_Dataset content_
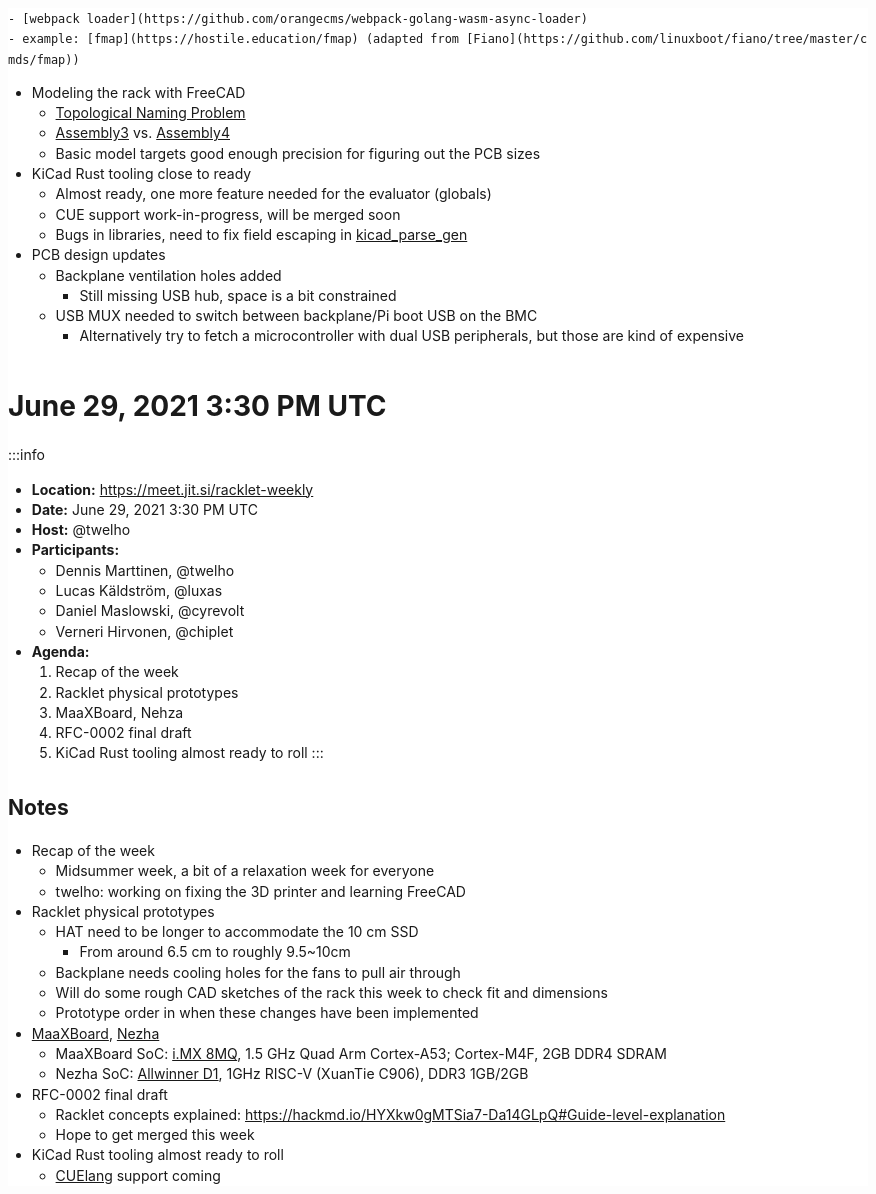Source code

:    - [webpack loader](https://github.com/orangecms/webpack-golang-wasm-async-loader)
    - example: [fmap](https://hostile.education/fmap) (adapted from [Fiano](https://github.com/linuxboot/fiano/tree/master/cmds/fmap))
- Modeling the rack with FreeCAD
    - [Topological Naming Problem](https://wiki.freecadweb.org/Topological_naming_problem)
    - [Assembly3](https://wiki.freecadweb.org/Assembly3_Workbench) vs. [Assembly4](https://wiki.freecadweb.org/Assembly4_Workbench)
    - Basic model targets good enough precision for figuring out the PCB sizes
- KiCad Rust tooling close to ready
    - Almost ready, one more feature needed for the evaluator (globals)
    - CUE support work-in-progress, will be merged soon
    - Bugs in libraries, need to fix field escaping in [kicad_parse_gen](https://github.com/productize/kicad-parse-gen/tree/kicad5)
- PCB design updates
    - Backplane ventilation holes added
        - Still missing USB hub, space is a bit constrained
    - USB MUX needed to switch between backplane/Pi boot USB on the BMC
        - Alternatively try to fetch a microcontroller with dual USB peripherals, but those are kind of expensive

# June 29, 2021 3:30 PM UTC

:::info
- **Location:** https://meet.jit.si/racklet-weekly
- **Date:** June 29, 2021 3:30 PM UTC
- **Host:** @twelho
- **Participants:**
    - Dennis Marttinen, @twelho
    - Lucas Käldström, @luxas
    - Daniel Maslowski, @cyrevolt
    - Verneri Hirvonen, @chiplet
- **Agenda:**
    1. Recap of the week
    1. Racklet physical prototypes
    1. MaaXBoard, Nehza
    1. RFC-0002 final draft
    1. KiCad Rust tooling almost ready to roll
:::

## Notes

- Recap of the week
    - Midsummer week, a bit of a relaxation week for everyone
    - twelho: working on fixing the 3D printer and learning FreeCAD
- Racklet physical prototypes
    - HAT need to be longer to accommodate the 10 cm SSD
        - From around 6.5 cm to roughly 9.5~10cm
    - Backplane needs cooling holes for the fans to pull air through
    - Will do some rough CAD sketches of the rack this week to check fit and dimensions
    - Prototype order in when these changes have been implemented
- [MaaXBoard](https://www.avnet.com/wps/portal/us/products/new-product-introductions/npi/avnet-maaxboard/), [Nezha](https://www.indiegogo.com/projects/nezha-your-first-64bit-risc-v-linux-sbc-for-iot#/)
    - MaaXBoard SoC: [i.MX 8MQ](https://www.nxp.com/products/processors-and-microcontrollers/arm-processors/i-mx-applications-processors/i-mx-8-processors/i-mx-8m-family-armcortex-a53-cortex-m4-audio-voice-video:i.MX8M), 1.5 GHz Quad Arm Cortex-A53; Cortex-M4F, 2GB DDR4 SDRAM
    - Nezha SoC: [Allwinner D1](https://d1.docs.allwinnertech.com/d1_dev_en/), 1GHz RISC-V (XuanTie C906), DDR3 1GB/2GB
- RFC-0002 final draft
    - Racklet concepts explained: https://hackmd.io/HYXkw0gMTSia7-Da14GLpQ#Guide-level-explanation
    - Hope to get merged this week
- KiCad Rust tooling almost ready to roll
    - [CUElang](https://cuelang.org/) support coming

_Work to be completed_
Pull out each line of the material above that contains the string "prototypes", matching case exactly.

_Answer to the exercise_
    1. Racklet physical prototypes
- Racklet physical prototypes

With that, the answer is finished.